**WHAT IS EXPECTED**
Search the data below for the word "medications" and report how many lines contain it, with no added words.

Stored entries
▬▬▬▬▬▬

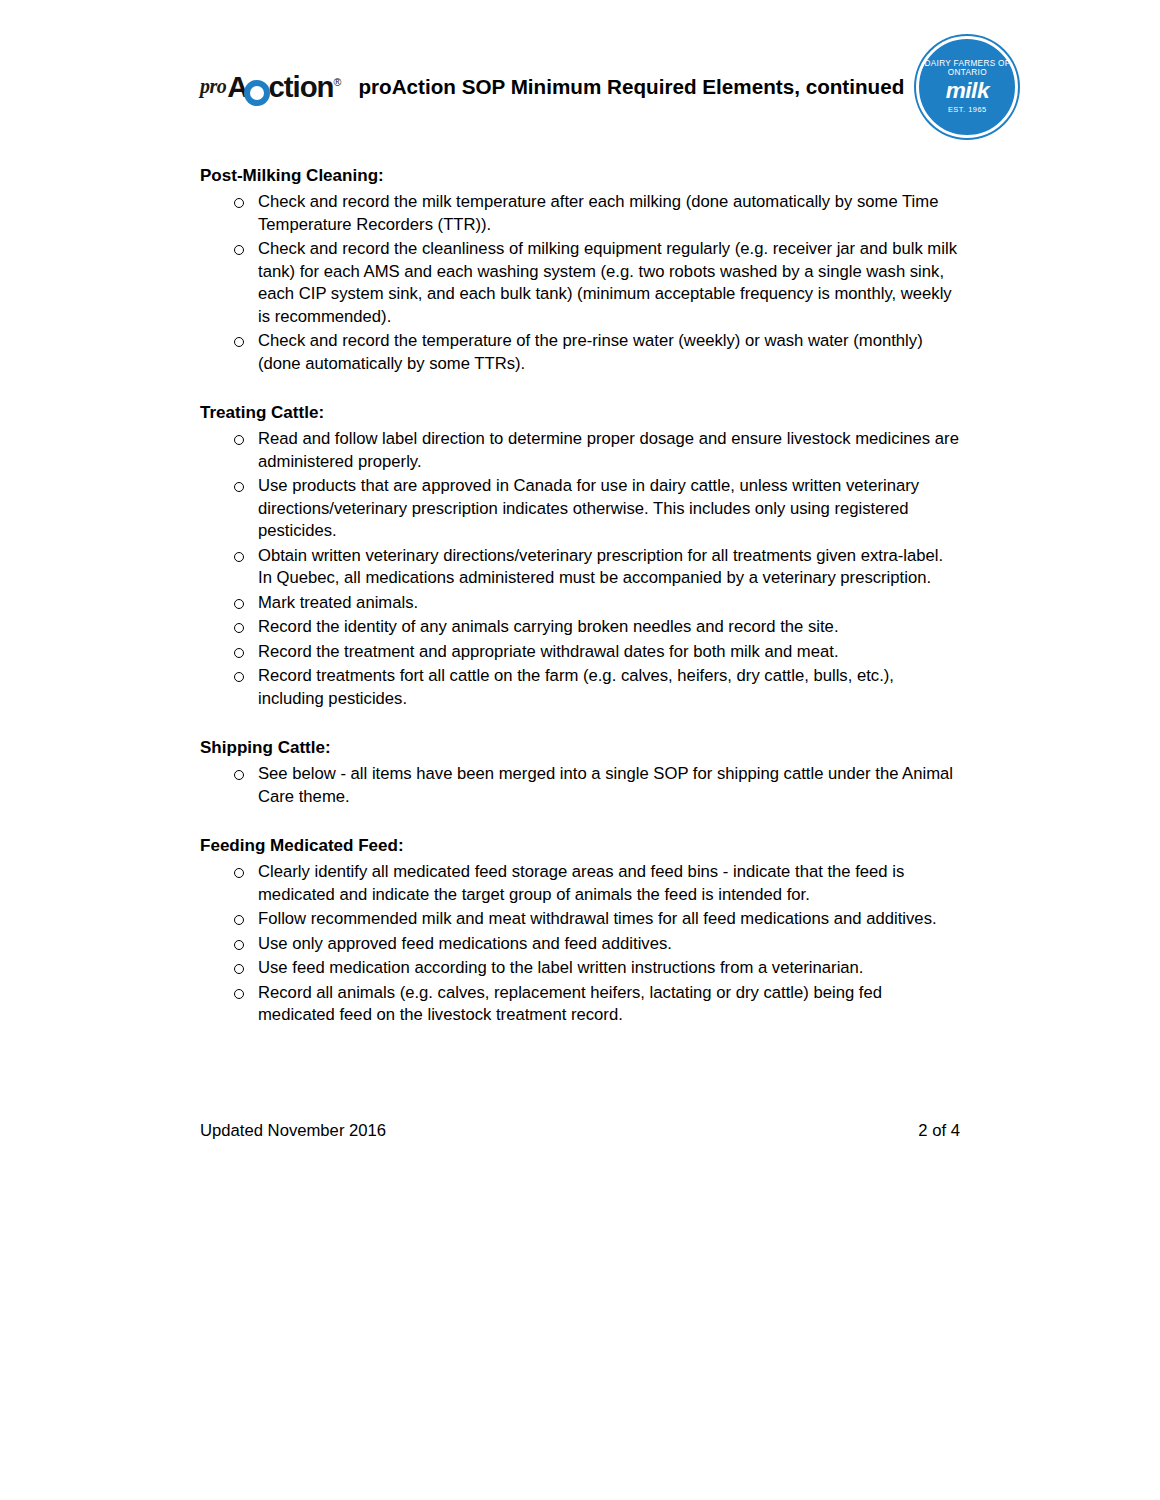pro A ction®
proAction SOP Minimum Required Elements, continued
Dairy Farmers of Ontario
milk
EST. 1965
Post-Milking Cleaning:
Check and record the milk temperature after each milking (done automatically by some Time Temperature Recorders (TTR)).
Check and record the cleanliness of milking equipment regularly (e.g. receiver jar and bulk milk tank) for each AMS and each washing system (e.g. two robots washed by a single wash sink, each CIP system sink, and each bulk tank) (minimum acceptable frequency is monthly, weekly is recommended).
Check and record the temperature of the pre-rinse water (weekly) or wash water (monthly) (done automatically by some TTRs).
Treating Cattle:
Read and follow label direction to determine proper dosage and ensure livestock medicines are administered properly.
Use products that are approved in Canada for use in dairy cattle, unless written veterinary directions/veterinary prescription indicates otherwise. This includes only using registered pesticides.
Obtain written veterinary directions/veterinary prescription for all treatments given extra-label. In Quebec, all medications administered must be accompanied by a veterinary prescription.
Mark treated animals.
Record the identity of any animals carrying broken needles and record the site.
Record the treatment and appropriate withdrawal dates for both milk and meat.
Record treatments fort all cattle on the farm (e.g. calves, heifers, dry cattle, bulls, etc.), including pesticides.
Shipping Cattle:
See below - all items have been merged into a single SOP for shipping cattle under the Animal Care theme.
Feeding Medicated Feed:
Clearly identify all medicated feed storage areas and feed bins - indicate that the feed is medicated and indicate the target group of animals the feed is intended for.
Follow recommended milk and meat withdrawal times for all feed medications and additives.
Use only approved feed medications and feed additives.
Use feed medication according to the label written instructions from a veterinarian.
Record all animals (e.g. calves, replacement heifers, lactating or dry cattle) being fed medicated feed on the livestock treatment record.
Updated November 2016
2 of 4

▬▬▬▬▬▬

**TASK SOLUTION**
3